20 Downright Bizarre Details About the History of Chocolate that We Love to Sink Our Teeth Into

20 Downright Bizarre Details About the History of Chocolate that We Love to Sink Our Teeth Into

Tim Flight - December 27, 2018

20 Downright Bizarre Details About the History of Chocolate that We Love to Sink Our Teeth Into
Hernán Cortés by José Salomé Pina, Mexico, c.1879. Wikimedia Commons

17. Hernán Cortés was probably the first European to try chocolate

For all his many faults – and, by thunder, there are many – the bloodthirsty conquistador Hernán Cortés (1485-1547) did at least manage one good thing in his lamentable career. For although Columbus encountered cacao beans on his travels and brought some back to Spain, he did not know what they were, beyond their evident value to the locals. Cortés, on the other hand, enjoyed chocolate at the court of Montezuma II (c.1466-1520) in 1519. His companion, Bernal Diaz, later recounted that ‘from time to time they served him [Montezuma] in cups of pure gold a certain drink made from cacao’.

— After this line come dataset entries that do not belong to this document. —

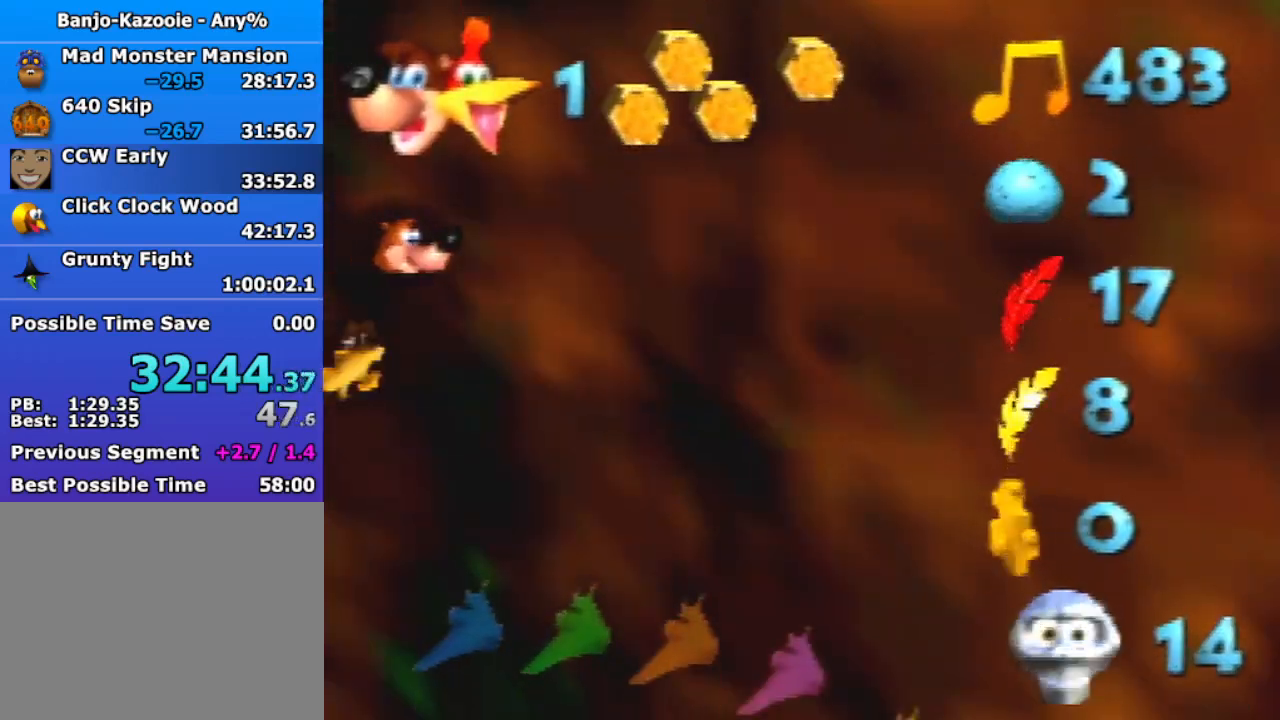
{"buttons": [], "left_stick": "center", "events": [[100, "START", "down"], [200, "START", "up"]]}
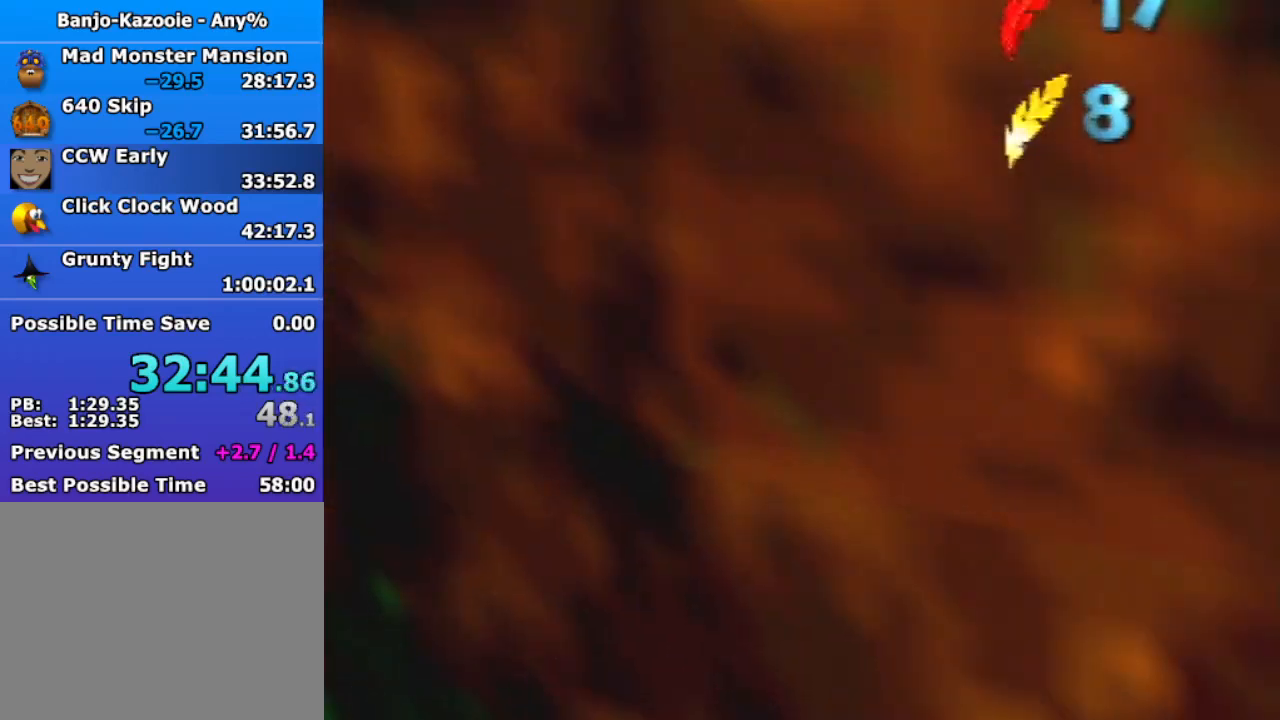
{"buttons": [], "left_stick": "center", "events": []}
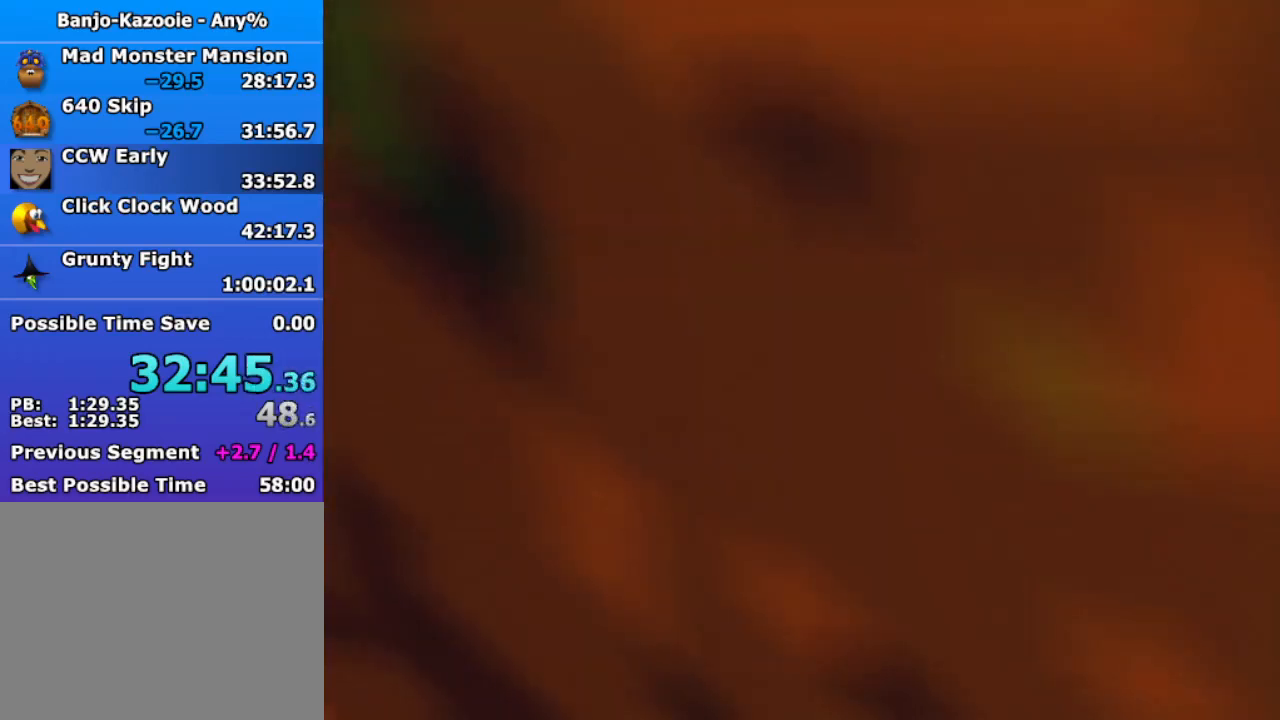
{"buttons": [], "left_stick": "center", "events": []}
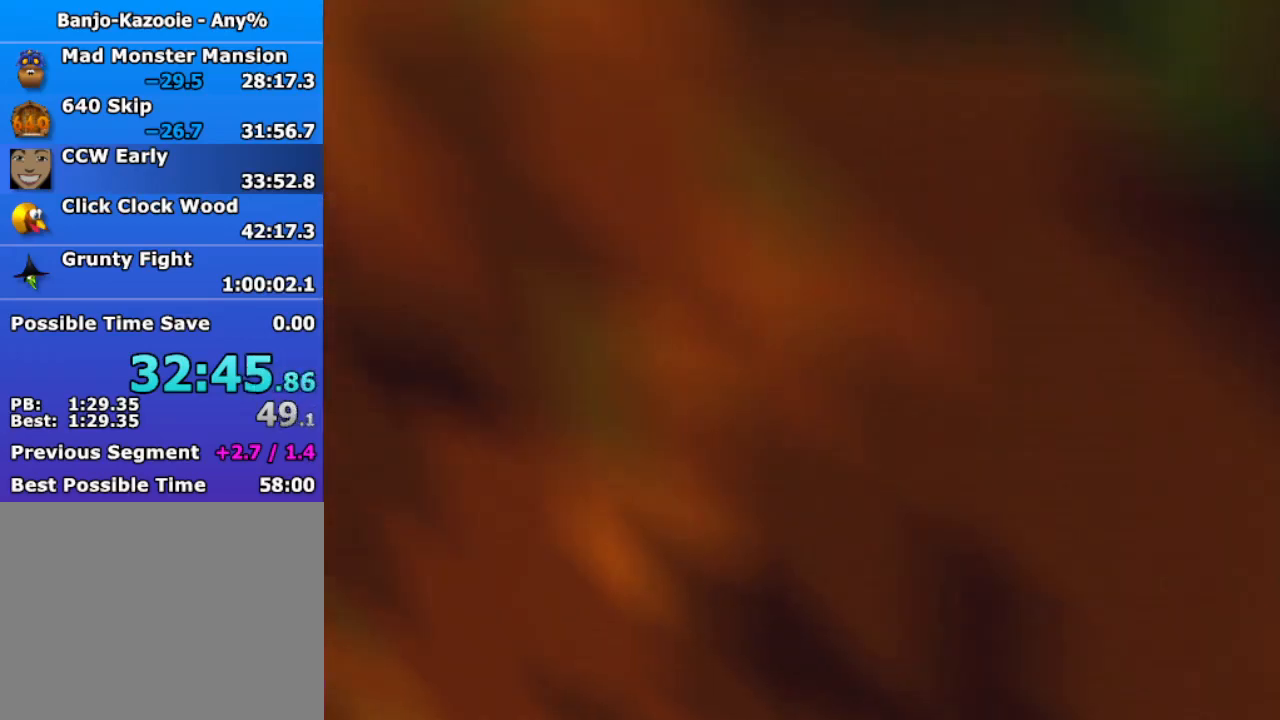
{"buttons": [], "left_stick": "center", "events": []}
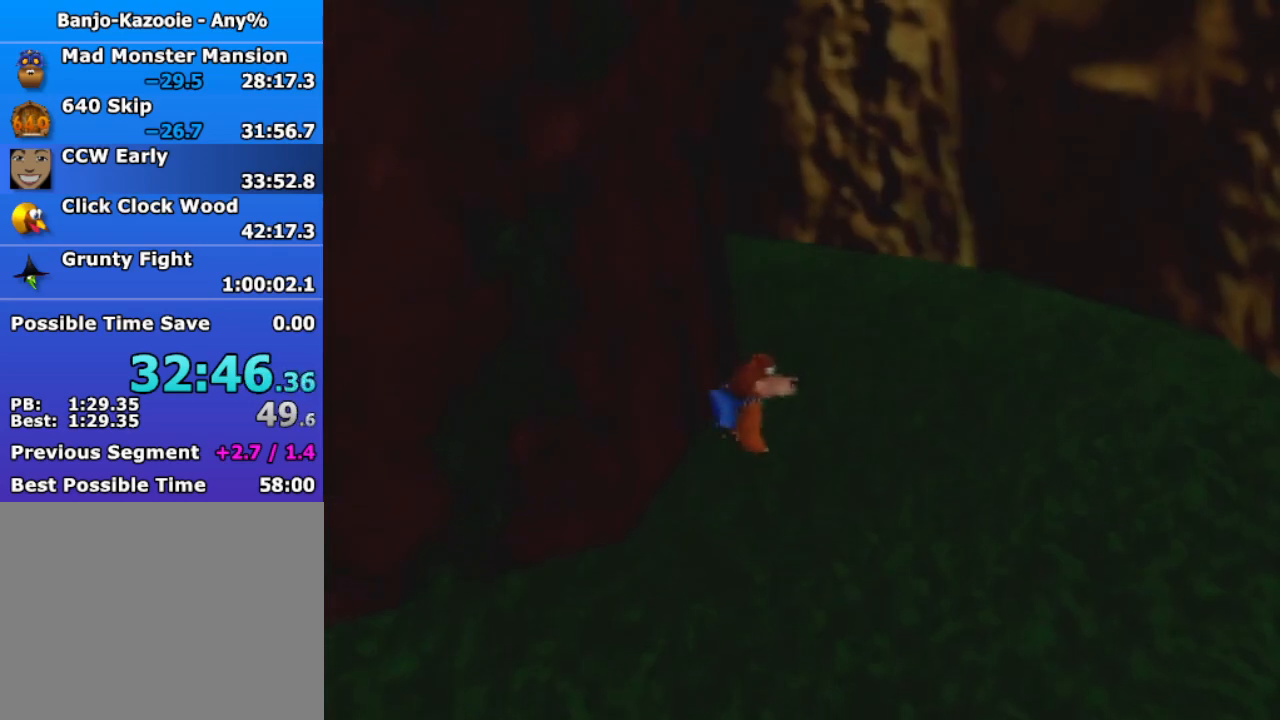
{"buttons": [], "left_stick": "center", "events": []}
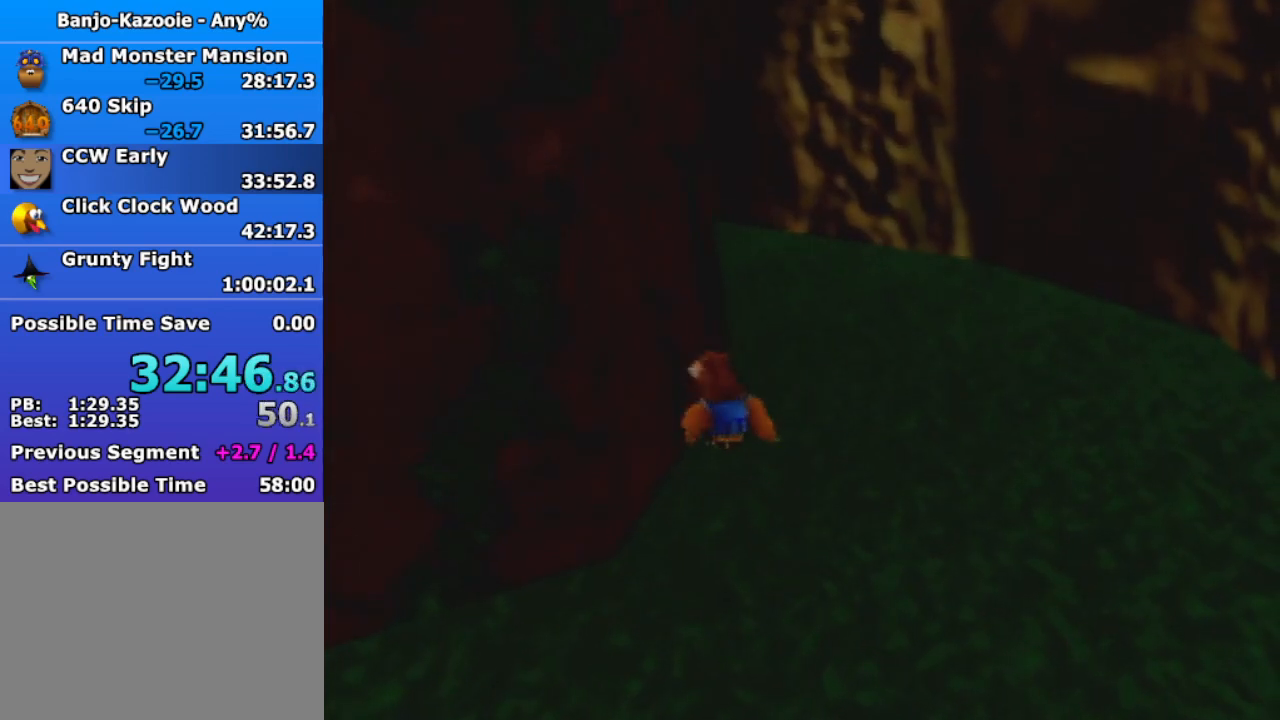
{"buttons": [], "left_stick": "center", "events": [[167, "Z", "down"], [233, "B", "down"], [333, "B", "up"], [400, "Z", "up"]]}
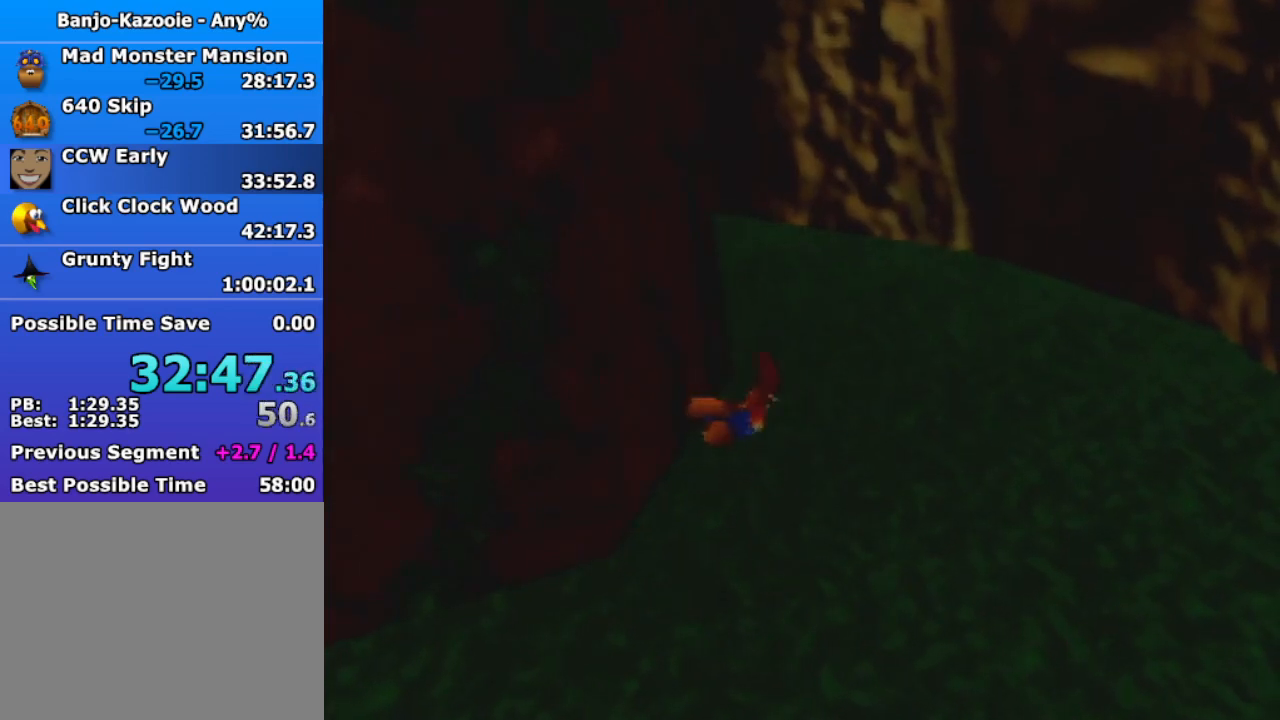
{"buttons": [], "left_stick": "center", "events": []}
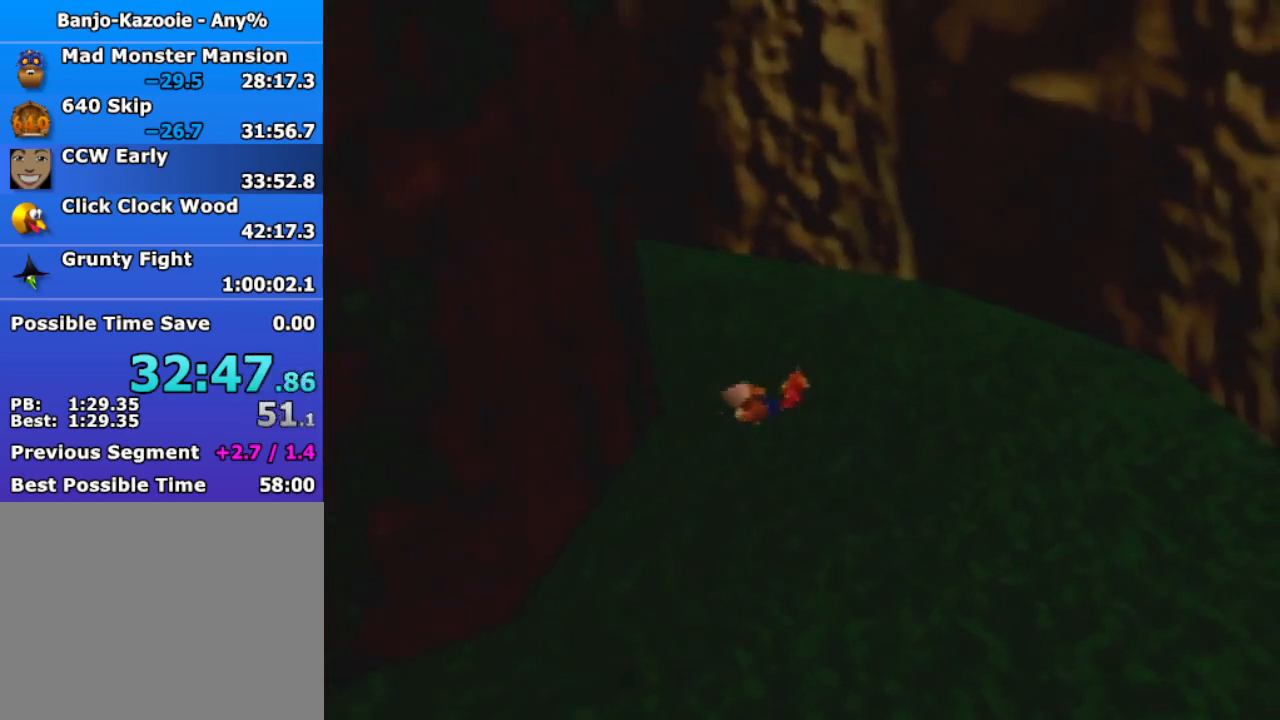
{"buttons": [], "left_stick": "center", "events": []}
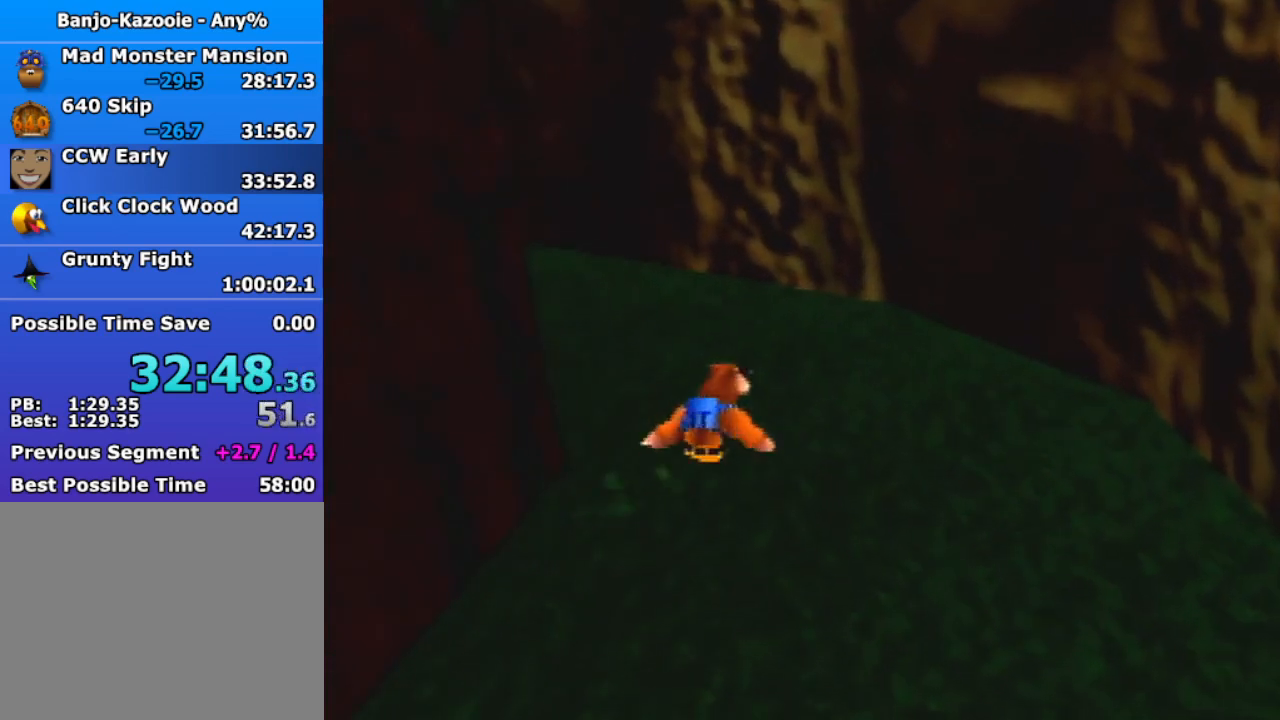
{"buttons": [], "left_stick": "center", "events": []}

According to legend, Cortés was so impressed by the drink, and the Aztecs’ reverence for the pods, that he took it back to Spain with him. However, according to chocolate historians (now there’s an idea for a Christmas gift!) Sophie D. Coe and Michael D. Coe, ‘there is no credible evidence to support the oft-repeated claim that it was the work of Hernán Cortés’. What is clearer, though, is that Cortés was probably the first European to try the delicious drink, and doubtless his experience with it inspired whoever hauled the beans back to Spain to do so.